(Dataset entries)
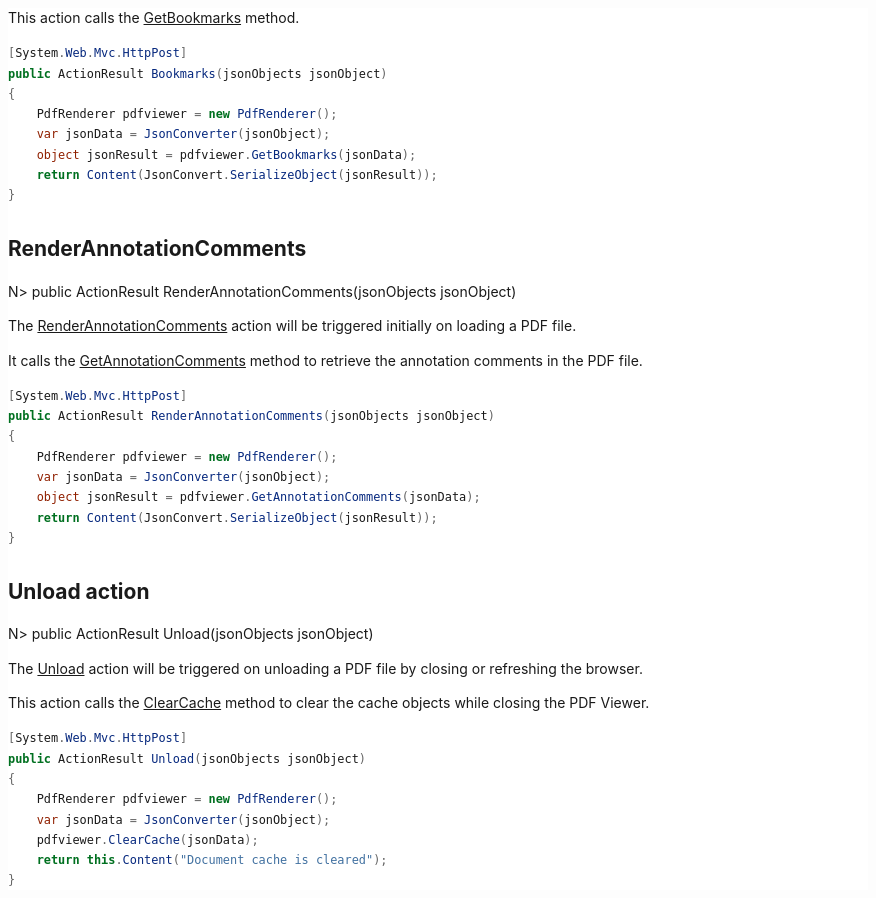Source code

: This action calls the [GetBookmarks]( https://help.syncfusion.com/cr/aspnetmvc-js2/Syncfusion.EJ2.PdfViewer.PdfRenderer.html#Syncfusion_EJ2_PdfViewer_PdfRenderer_GetBookmarks_System_Collections_Generic_Dictionary_System_String_System_String__) method.

```cs
[System.Web.Mvc.HttpPost]
public ActionResult Bookmarks(jsonObjects jsonObject)
{
    PdfRenderer pdfviewer = new PdfRenderer();
    var jsonData = JsonConverter(jsonObject);
    object jsonResult = pdfviewer.GetBookmarks(jsonData);
    return Content(JsonConvert.SerializeObject(jsonResult));
}
```

## RenderAnnotationComments

N> public ActionResult RenderAnnotationComments(jsonObjects jsonObject)

The [RenderAnnotationComments]( https://help.syncfusion.com/cr/aspnetmvc-js2/Syncfusion.EJ2.PdfViewer.PdfViewerServerActionSettingsBuilder.html#Syncfusion_EJ2_PdfViewer_PdfViewerServerActionSettingsBuilder_RenderComments_System_String_) action will be triggered initially on loading a PDF file.

It calls the [GetAnnotationComments]( https://help.syncfusion.com/cr/aspnetmvc-js2/Syncfusion.EJ2.PdfViewer.PdfRenderer.html#Syncfusion_EJ2_PdfViewer_PdfRenderer_GetAnnotationComments_System_Collections_Generic_Dictionary_System_String_System_String__) method to retrieve the annotation comments in the PDF file.

```cs
[System.Web.Mvc.HttpPost]
public ActionResult RenderAnnotationComments(jsonObjects jsonObject)
{
    PdfRenderer pdfviewer = new PdfRenderer();
    var jsonData = JsonConverter(jsonObject);
    object jsonResult = pdfviewer.GetAnnotationComments(jsonData);
    return Content(JsonConvert.SerializeObject(jsonResult));
}
```

## Unload action

N> public ActionResult Unload(jsonObjects jsonObject)

The [Unload]( https://help.syncfusion.com/cr/aspnetmvc-js2/Syncfusion.EJ2.PdfViewer.PdfViewerServerActionSettingsBuilder.html#Syncfusion_EJ2_PdfViewer_PdfViewerServerActionSettingsBuilder_Unload_System_String_) action will be triggered on unloading a PDF file by closing or refreshing the browser.

This action calls the [ClearCache]( https://help.syncfusion.com/cr/aspnetmvc-js2/Syncfusion.EJ2.PdfViewer.PdfRenderer.html#Syncfusion_EJ2_PdfViewer_PdfRenderer_ClearCache_System_Collections_Generic_Dictionary_System_String_System_String__) method to clear the cache objects while closing the PDF Viewer.

```cs
[System.Web.Mvc.HttpPost]
public ActionResult Unload(jsonObjects jsonObject)
{
    PdfRenderer pdfviewer = new PdfRenderer();
    var jsonData = JsonConverter(jsonObject);
    pdfviewer.ClearCache(jsonData);
    return this.Content("Document cache is cleared");
}
```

Task directions:
Looking at the records above, in how many lines does the word "GetAnnotationComments" occur? Reply with the number alone.

Written reply:
2